**Opdracht**
Herhaal woordelijk het stuk uit de studietekst over Sodom en Gomorra hieronder, van "24 Toen deed" tot en met "mbele za Bwana.".

======== Studietekst ========

Lakini ukimbilie huko haraka, kwa sababu sitaweza kufanya lolote mpaka ufike huko.” (Ndiyo maana mji huo ukaitwa Soari.)
23 De zon ging op boven de aarde, als Lot te Zoar inkwam.
Wakati Loti alipofika Soari, jua lilikuwa limechomoza katika nchi.
24 Toen deed de HEERE zwavel en vuur over Sodom en Gomorra regenen, van den HEERE uit den hemel.
Ndipo Bwana akanyesha moto wa kiberiti uliotoka mbinguni kwa Bwana juu ya Sodoma na Gomora.
25 En Hij keerde deze steden om, en die ganse vlakte, en alle inwoners dezer steden, ook het gewas des lands.
Hivyo akaiteketeza miji ile na eneo lote la tambarare, pamoja na wote waliokuwa wanaishi katika miji, hata pia mimea yote katika nchi.
26 En zijn huisvrouw zag om van achter hem; en zij werd een zoutpilaar.
Lakini mke wa Loti akatazama nyuma, hivyo akawa nguzo ya chumvi.
27 En Abraham maakte zich deszelven morgens vroeg op, naar de plaats, waar hij voor het aangezicht des HEEREN gestaan had.
Asubuhi na mapema siku iliyofuata, Abrahamu akaamka na kurudi mahali pale aliposimama mbele za Bwana.

======== Aangeleverde gegevens ========

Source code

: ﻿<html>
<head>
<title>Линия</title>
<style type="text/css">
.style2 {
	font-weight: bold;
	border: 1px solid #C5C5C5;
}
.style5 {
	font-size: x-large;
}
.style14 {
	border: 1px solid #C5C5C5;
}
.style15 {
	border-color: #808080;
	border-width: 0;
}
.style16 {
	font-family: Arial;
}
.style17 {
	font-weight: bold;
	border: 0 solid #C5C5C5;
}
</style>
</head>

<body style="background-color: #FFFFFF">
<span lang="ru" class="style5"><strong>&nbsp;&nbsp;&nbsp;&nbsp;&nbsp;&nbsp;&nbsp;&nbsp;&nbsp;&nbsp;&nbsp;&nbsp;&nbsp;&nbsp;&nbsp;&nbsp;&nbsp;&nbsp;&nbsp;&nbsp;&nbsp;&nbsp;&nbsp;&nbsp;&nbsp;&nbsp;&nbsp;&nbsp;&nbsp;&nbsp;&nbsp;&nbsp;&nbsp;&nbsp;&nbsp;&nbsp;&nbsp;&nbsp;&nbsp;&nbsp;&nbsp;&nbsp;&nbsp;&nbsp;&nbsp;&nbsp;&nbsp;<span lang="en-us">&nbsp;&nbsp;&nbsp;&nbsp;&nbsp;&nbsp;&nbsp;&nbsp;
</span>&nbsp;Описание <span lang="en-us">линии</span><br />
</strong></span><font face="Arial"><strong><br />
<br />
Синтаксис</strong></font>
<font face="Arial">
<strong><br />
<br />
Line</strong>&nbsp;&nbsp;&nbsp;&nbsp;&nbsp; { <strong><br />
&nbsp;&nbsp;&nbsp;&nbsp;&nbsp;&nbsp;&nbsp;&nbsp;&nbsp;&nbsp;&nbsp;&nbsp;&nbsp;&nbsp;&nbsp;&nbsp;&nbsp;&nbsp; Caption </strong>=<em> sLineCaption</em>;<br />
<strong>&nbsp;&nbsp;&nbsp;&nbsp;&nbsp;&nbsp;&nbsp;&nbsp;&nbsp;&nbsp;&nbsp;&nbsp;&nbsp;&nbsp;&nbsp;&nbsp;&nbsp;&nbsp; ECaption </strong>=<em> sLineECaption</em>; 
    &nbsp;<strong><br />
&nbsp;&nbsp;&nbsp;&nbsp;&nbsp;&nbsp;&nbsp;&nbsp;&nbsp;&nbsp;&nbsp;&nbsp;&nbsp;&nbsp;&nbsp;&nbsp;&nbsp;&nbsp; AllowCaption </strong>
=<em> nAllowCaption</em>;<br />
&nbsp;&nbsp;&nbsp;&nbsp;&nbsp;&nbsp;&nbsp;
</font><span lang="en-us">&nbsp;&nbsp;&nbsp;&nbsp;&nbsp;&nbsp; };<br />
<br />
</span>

========

**Verwacht antwoord**
24 Toen deed de HEERE zwavel en vuur over Sodom en Gomorra regenen, van den HEERE uit den hemel.
Ndipo Bwana akanyesha moto wa kiberiti uliotoka mbinguni kwa Bwana juu ya Sodoma na Gomora.
25 En Hij keerde deze steden om, en die ganse vlakte, en alle inwoners dezer steden, ook het gewas des lands.
Hivyo akaiteketeza miji ile na eneo lote la tambarare, pamoja na wote waliokuwa wanaishi katika miji, hata pia mimea yote katika nchi.
26 En zijn huisvrouw zag om van achter hem; en zij werd een zoutpilaar.
Lakini mke wa Loti akatazama nyuma, hivyo akawa nguzo ya chumvi.
27 En Abraham maakte zich deszelven morgens vroeg op, naar de plaats, waar hij voor het aangezicht des HEEREN gestaan had.
Asubuhi na mapema siku iliyofuata, Abrahamu akaamka na kurudi mahali pale aliposimama mbele za Bwana.